Approach 1: a direct link (point-to-point)
The CRM calls the accounting system’s API directly, or vice versa. Ready-made connectors from some CRMs to BAS are this approach too.
When it works: one or two simple exchanges (for example, counterparties only), a small volume, standard BAS configurations without deep customization.
Where it breaks: the moment logic appears. “Create a counterparty only if the deal is over X,” “don’t update the price if the rep applied a discount manually” — a direct link turns into a tangle of conditions inside the configuration that you’re afraid to touch.
Cost: minimal at the start, unpredictable in maintenance.
Approach 2: a middleware service
A separate service between the systems: it receives a webhook (an instant notification between systems) or polls the API, transforms the data by rules, writes to the target system, and keeps a log of every exchange.
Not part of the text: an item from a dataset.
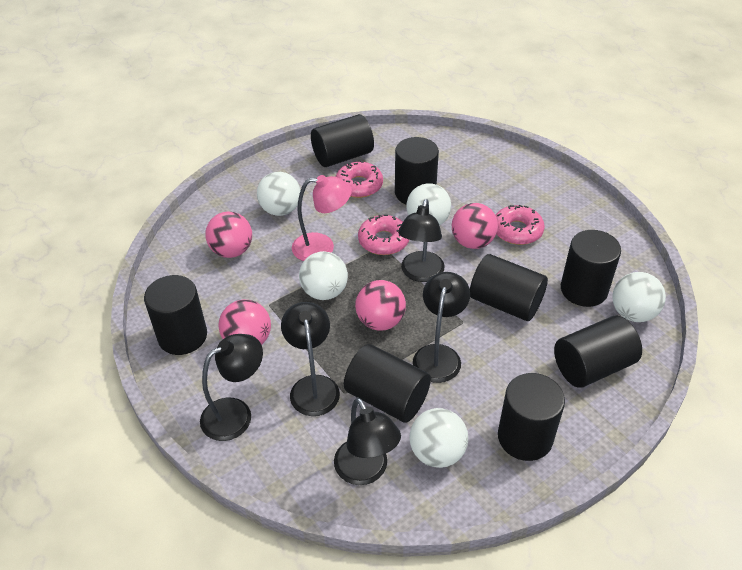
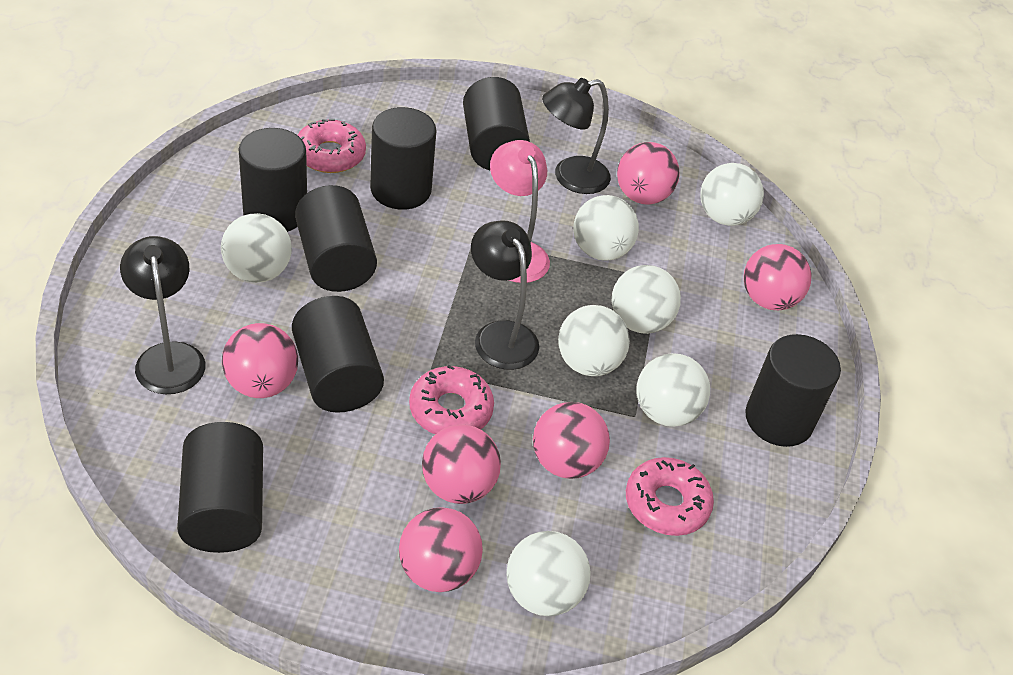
black cylinder: 8 -> 7
black lamp: 5 -> 3
pink ball: 4 -> 6
white ball: 5 -> 7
When it works: two-way synchronization, financial data, a non-standard data model, a need for auditing (“why is the wrong payment status in the CRM?” — the answer is in the logs within a minute).
The key architectural rule we lock in on every project:
BAS is the source of truth for finances and the product catalog. The CRM is the source of truth for clients and communications. No field is edited from both sides.
A typical working scenario: a rep clicks “issue invoice” on a deal → the middleware service creates the invoice in BAS and returns a PDF to the card → the accountant records the payment in BAS → the status flies back → the deal automatically moves to the “Paid” stage and the rep gets a task to ship.
Cost: higher at the start, predictable thereafter. A CRM update or a BAS configuration change won’t break the exchange — fixes are localized in one place.
Approach 3: a manual bridge run by a procedure
Yes, this is a valid approach too. Export from the CRM once a day, import into BAS by instruction.
When it’s justified: up to 10–20 operations a day, one person on each side, a project budget that doesn’t yet justify automation.
The main requirement: a written procedure (who, when, and exactly what gets transferred) and the understanding that this is a temporary solution. A manual bridge without a procedure isn’t a working approach — it’s a source of discrepancies that surface at the end of the quarter.
How to choose
| Criterion | Direct link | Middleware service | Manual bridge |
|---|---|---|---|
| Exchanges per day | up to ~100 | any number | up to ~20 |
| Direction | mostly one-way | two-way | one-way |
| Transformation logic | minimal | any | in someone’s head |
| Exchange auditing | limited | full | a log in Excel |
| Start | fast | 4–8 weeks | instant |
If you’re torn between the first and the second, calculate the cost of one hour of a stalled exchange and the number of exceptional cases per month. Those two figures usually settle the discussion.